> Records provided
○ ○ ○
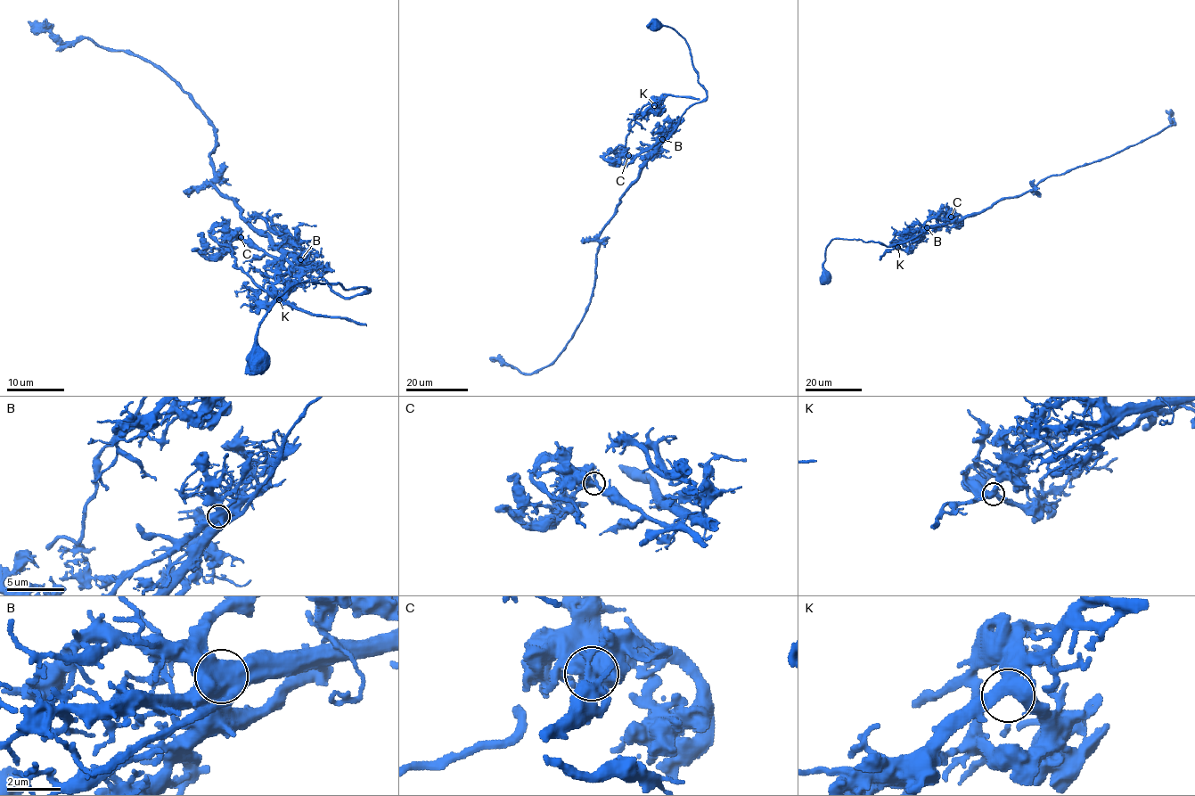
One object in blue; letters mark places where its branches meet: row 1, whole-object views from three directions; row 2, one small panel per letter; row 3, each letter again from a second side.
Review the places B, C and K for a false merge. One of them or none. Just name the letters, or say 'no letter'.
C

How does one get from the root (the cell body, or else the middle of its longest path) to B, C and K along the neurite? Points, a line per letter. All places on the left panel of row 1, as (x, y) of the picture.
B: (257, 362), (257, 328), (273, 302), (294, 283), (369, 290), (352, 297), (338, 295), (300, 259)
C: (257, 362), (257, 328), (294, 283), (369, 290), (338, 295), (312, 266), (292, 266), (240, 236)
K: (257, 362), (257, 328), (294, 283), (369, 290), (341, 297), (312, 266), (240, 238), (218, 242), (279, 299)

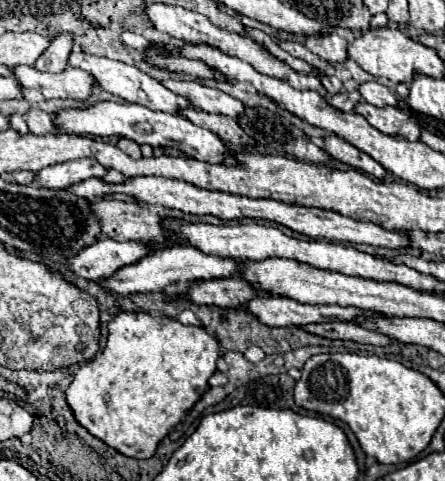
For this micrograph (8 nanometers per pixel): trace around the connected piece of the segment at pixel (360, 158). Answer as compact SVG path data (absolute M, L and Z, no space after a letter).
M330 134L330 136L324 136L324 146L322 146L332 158L352 166L352 168L358 168L374 178L384 178L386 170L376 162L372 160L368 154L360 152L358 148L354 148L352 144L348 144L346 140L338 138L336 134Z

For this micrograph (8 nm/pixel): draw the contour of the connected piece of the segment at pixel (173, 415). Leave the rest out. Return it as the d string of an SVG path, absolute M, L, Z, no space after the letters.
M118 312L118 314L110 320L110 324L108 324L108 342L106 342L106 348L104 348L94 360L90 360L90 362L86 362L84 366L80 366L80 370L76 372L72 384L70 384L68 390L66 390L66 400L68 400L70 408L74 410L76 420L78 420L92 436L100 438L102 442L106 442L108 446L116 448L116 450L118 450L120 454L124 454L124 456L130 456L130 458L152 458L154 452L156 452L156 448L158 448L158 444L172 432L172 428L174 428L176 424L182 422L182 418L192 410L192 406L194 406L194 404L202 398L202 394L208 390L208 380L210 380L210 376L216 372L216 362L218 362L218 358L220 358L218 340L216 340L212 334L208 334L204 328L200 328L200 326L184 326L184 324L180 324L180 322L174 320L174 318L168 318L168 316L156 318L156 316L148 314L148 312Z

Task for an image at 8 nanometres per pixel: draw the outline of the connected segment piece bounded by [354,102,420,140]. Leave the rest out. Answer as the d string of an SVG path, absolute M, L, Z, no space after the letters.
M360 102L354 108L358 114L362 114L376 130L390 134L390 136L402 136L406 140L416 140L420 138L420 128L412 122L410 116L400 112L398 108L386 106L386 108L376 108L368 102Z

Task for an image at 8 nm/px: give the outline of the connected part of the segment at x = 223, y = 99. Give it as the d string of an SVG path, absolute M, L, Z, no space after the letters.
M162 80L162 84L176 92L178 96L190 100L192 108L202 110L202 112L216 112L216 114L226 114L236 118L240 112L244 112L244 104L226 92L218 88L204 86L200 82L186 82L186 80Z

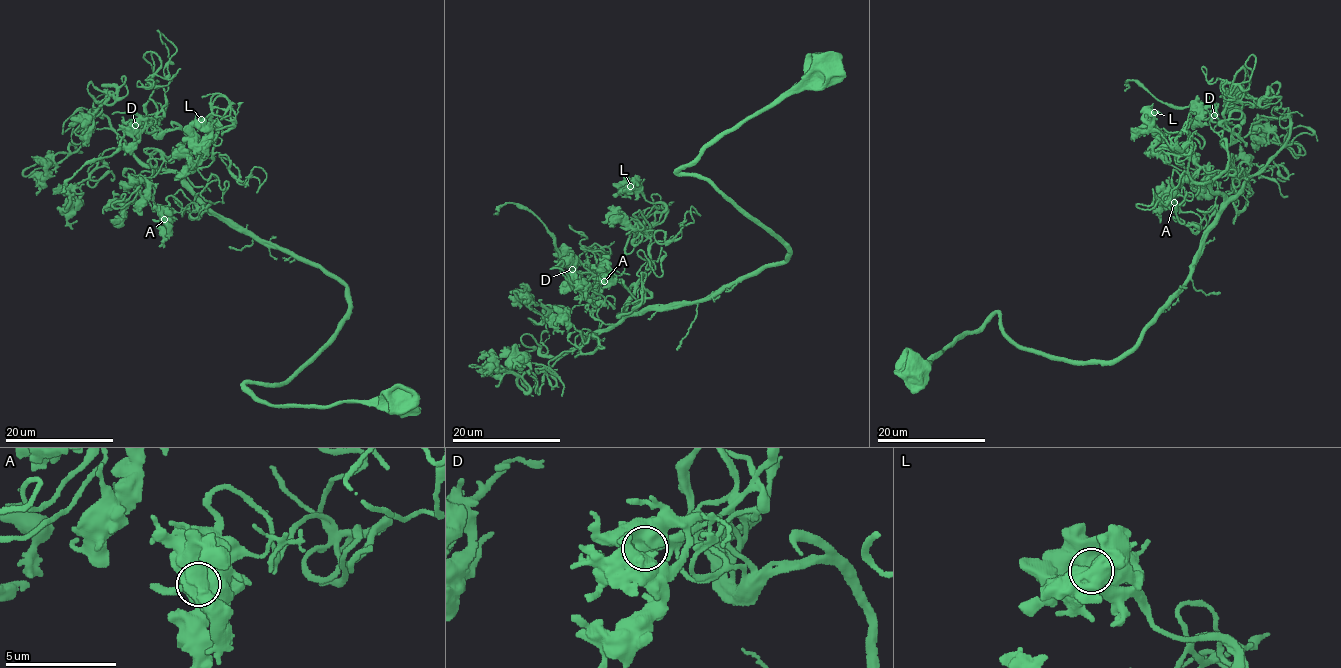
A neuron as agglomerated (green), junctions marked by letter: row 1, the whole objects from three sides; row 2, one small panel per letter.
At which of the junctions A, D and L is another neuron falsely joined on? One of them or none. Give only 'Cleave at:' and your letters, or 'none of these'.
Cleave at: D

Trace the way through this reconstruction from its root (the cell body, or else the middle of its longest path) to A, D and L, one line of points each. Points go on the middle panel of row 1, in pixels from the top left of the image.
A: (829, 68), (678, 172), (706, 178), (787, 259), (635, 312), (645, 290), (637, 302), (623, 278), (604, 281)
D: (829, 68), (721, 132), (678, 172), (706, 178), (787, 259), (708, 298), (635, 312), (634, 285), (573, 269)
L: (829, 68), (678, 172), (706, 178), (787, 259), (635, 312), (667, 208), (630, 186)

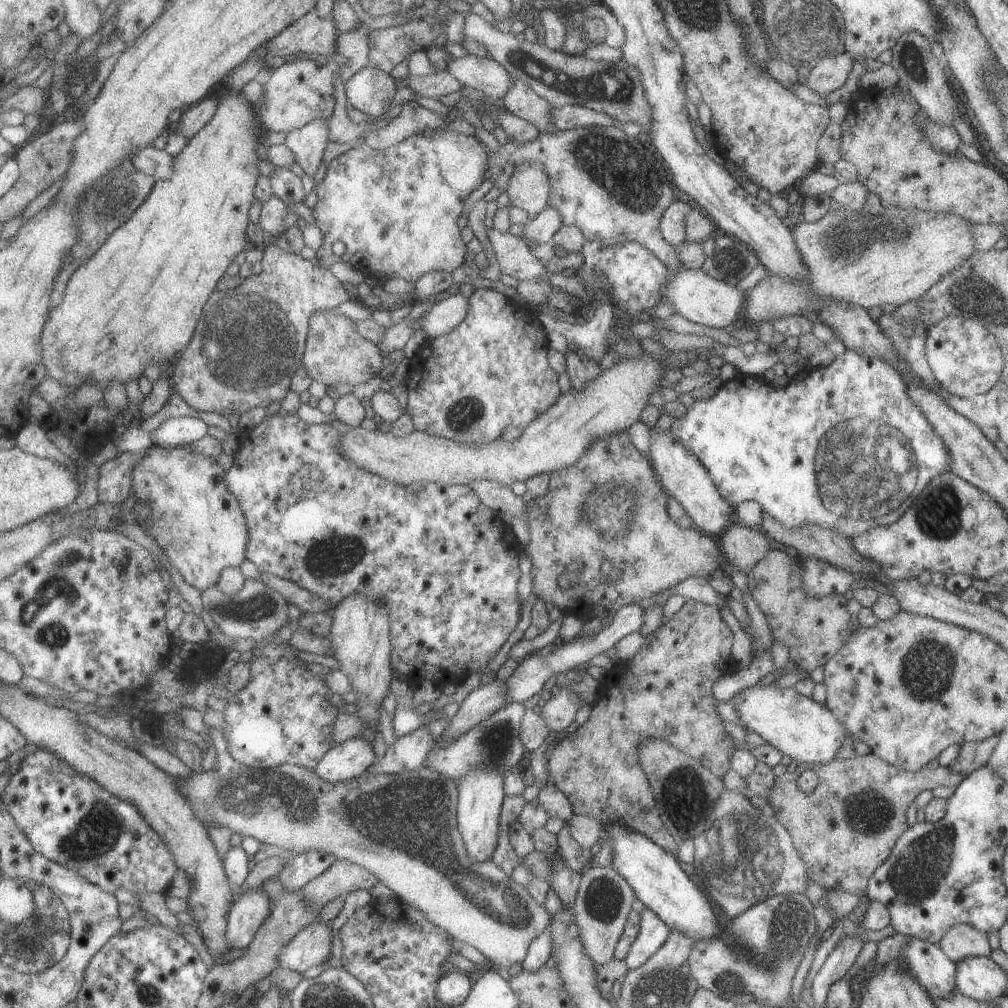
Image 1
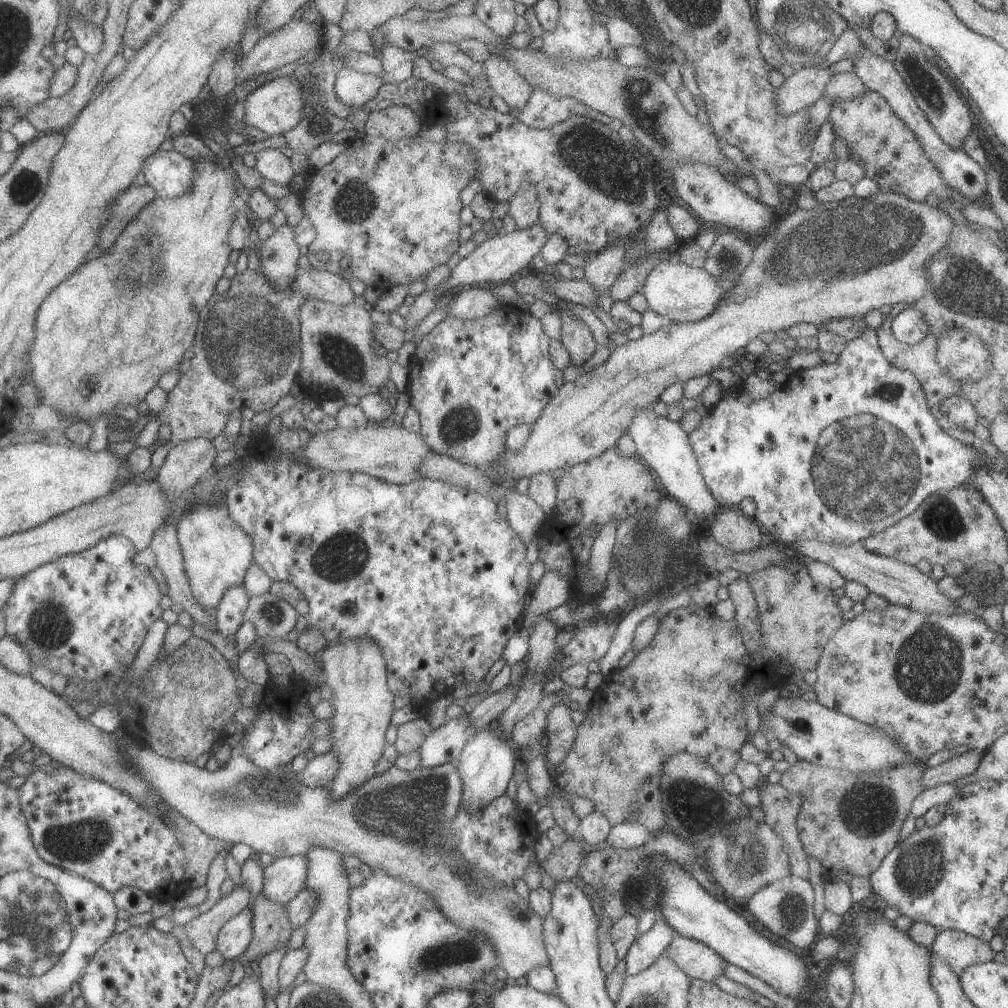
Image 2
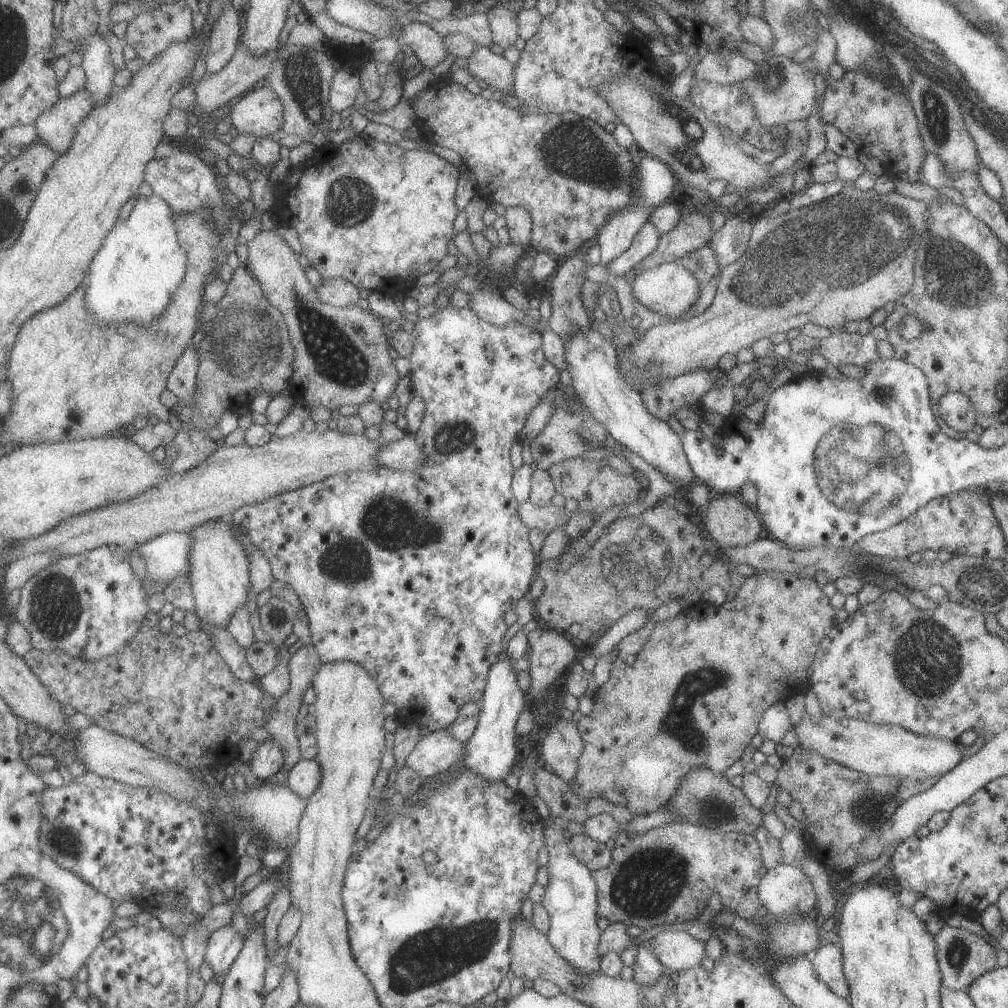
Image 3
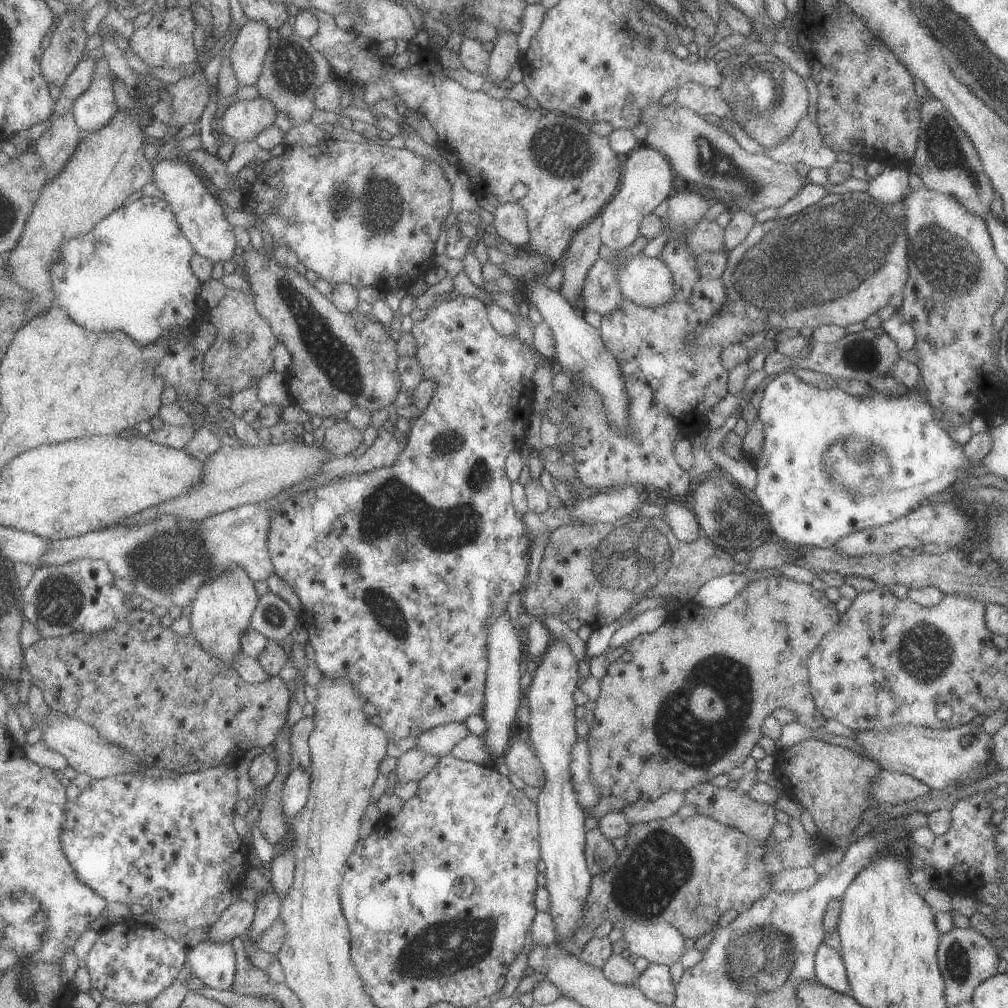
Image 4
○ ○ ○
Output the records verbatim, every one of them, and keep the pictures out.

> Written solution
One object in blue; letters mark places where its branches meet: row 1, whole-object views from three directions; row 2, one small panel per letter; row 3, each letter again from a second side.
Review the places B, C and K for a false merge. One of them or none. Just name the letters, or say 'no letter'.
C

How does one get from the root (the cell body, or else the middle of its longest path) to B, C and K along the neurite? Points, a line per letter. All places on the left panel of row 1, as (x, y) of the picture.
B: (257, 362), (257, 328), (273, 302), (294, 283), (369, 290), (352, 297), (338, 295), (300, 259)
C: (257, 362), (257, 328), (294, 283), (369, 290), (338, 295), (312, 266), (292, 266), (240, 236)
K: (257, 362), (257, 328), (294, 283), (369, 290), (341, 297), (312, 266), (240, 238), (218, 242), (279, 299)

For this micrograph (8 nanometers per pixel): trace around the connected piece of the segment at pixel (360, 158). Answer as compact SVG path data (absolute M, L and Z, no space after a letter).
M330 134L330 136L324 136L324 146L322 146L332 158L352 166L352 168L358 168L374 178L384 178L386 170L376 162L372 160L368 154L360 152L358 148L354 148L352 144L348 144L346 140L338 138L336 134Z

For this micrograph (8 nm/pixel): draw the contour of the connected piece of the segment at pixel (173, 415). Leave the rest out. Return it as the d string of an SVG path, absolute M, L, Z, no space after the letters.
M118 312L118 314L110 320L110 324L108 324L108 342L106 342L106 348L104 348L94 360L90 360L90 362L86 362L84 366L80 366L80 370L76 372L72 384L70 384L68 390L66 390L66 400L68 400L70 408L74 410L76 420L78 420L92 436L100 438L102 442L106 442L108 446L116 448L116 450L118 450L120 454L124 454L124 456L130 456L130 458L152 458L154 452L156 452L156 448L158 448L158 444L172 432L172 428L174 428L176 424L182 422L182 418L192 410L192 406L194 406L194 404L202 398L202 394L208 390L208 380L210 380L210 376L216 372L216 362L218 362L218 358L220 358L218 340L216 340L212 334L208 334L204 328L200 328L200 326L184 326L184 324L180 324L180 322L174 320L174 318L168 318L168 316L156 318L156 316L148 314L148 312Z

Task for an image at 8 nanometres per pixel: draw the outline of the connected segment piece bounded by [354,102,420,140]. Leave the rest out. Answer as the d string of an SVG path, absolute M, L, Z, no space after the letters.
M360 102L354 108L358 114L362 114L376 130L390 134L390 136L402 136L406 140L416 140L420 138L420 128L412 122L410 116L400 112L398 108L386 106L386 108L376 108L368 102Z

Task for an image at 8 nm/px: give the outline of the connected part of the segment at x = 223, y = 99. Give it as the d string of an SVG path, absolute M, L, Z, no space after the letters.
M162 80L162 84L176 92L178 96L190 100L192 108L202 110L202 112L216 112L216 114L226 114L236 118L240 112L244 112L244 104L226 92L218 88L204 86L200 82L186 82L186 80Z

A neuron as agglomerated (green), junctions marked by letter: row 1, the whole objects from three sides; row 2, one small panel per letter.
At which of the junctions A, D and L is another neuron falsely joined on? One of them or none. Give only 'Cleave at:' and your letters, or 'none of these'.
Cleave at: D

Trace the way through this reconstruction from its root (the cell body, or else the middle of its longest path) to A, D and L, one line of points each. Points go on the middle panel of row 1, in pixels from the top left of the image.
A: (829, 68), (678, 172), (706, 178), (787, 259), (635, 312), (645, 290), (637, 302), (623, 278), (604, 281)
D: (829, 68), (721, 132), (678, 172), (706, 178), (787, 259), (708, 298), (635, 312), (634, 285), (573, 269)
L: (829, 68), (678, 172), (706, 178), (787, 259), (635, 312), (667, 208), (630, 186)

Image 1
Image 2
Image 3
Image 4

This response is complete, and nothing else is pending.